その他 蔵の記憶
公開:2026/03/11 更新:2026/04/23

伝えたい「蔵」の記憶(311)映画帰りのお楽しみ

2012年から釧路新聞・文化欄で連載された木村浩章さんの「伝えたい「蔵」の記憶」を全回数分デジタル掲載します。屋号などの特殊文字については仮名表記に修正。

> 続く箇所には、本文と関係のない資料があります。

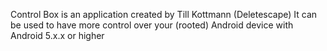 Control Box is an application created by Till Kottmann (Deletescape)
It can be used to have more control over your (rooted) Android device with Android 5.x.x or higher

見出し、本文、写真につきましては掲載当時のままとさせていただきます。

2019.9.30

 戦後の食糧事情は、昭和20年から25年飢餓段階、同26年から30年戦前水準復帰段階、同31年から40年近代化段階と、食生活の変化が「変わりゆく食生活」(田崎龍一味の素中央研究所)に記述されています。

 昭和32年1月10日の釧路新聞「余塵」には、食糧不足の時代と食糧の豊富になった時代のパン業者について米の代用品からおいしいパンづくりへと転換していく取り組みを紹介しています。食糧事情が改善された釧路市民の食生活の変化を窺わせています。

有名飲食店の広告

 写真は、昭和32年1月10日釧路新聞に掲載された北大通り、末広町の有名飲食店の広告が、当時の市民の食生活を伝えています。茶の間で卓袱台を囲む一家団欒の光景の時代に「新年の御会合や映画のお帰りには…」のキャッチフレーズで外食を呼びかけています。

 ナイフとフォークを使う洋食のトキワグリル、とんかつ洋食A1(エーワン)と、子供から大人まで楽しんだラーメン・ワンタンの銀水、ラーメン・焼きそばのばってん、高級な味を楽しむ名代寿しの江戸っ子と東寿し、老舗八千代寿司、和食の釜めしとおでんのかわ瀬、天ぷらのたむら、老舗の東家。有名飲食店が名前を連ねています。

 家族が気楽に楽しめるラーメンとそば、少しおしゃれな洋食、くつろいで楽しむ和食が揃い、市民の食生活の楽しみが増えています。

 昭和32年の釧路は、原田康子の挽歌の映画ロケが市内で行われ映画ブームを迎えます。戦後復興を乗り越えた市民が、映画の帰りに家族、友人と食事をしながら楽しい時間を過ごす様子は市民の食生活が新しい時代を迎えた楽しい記憶です。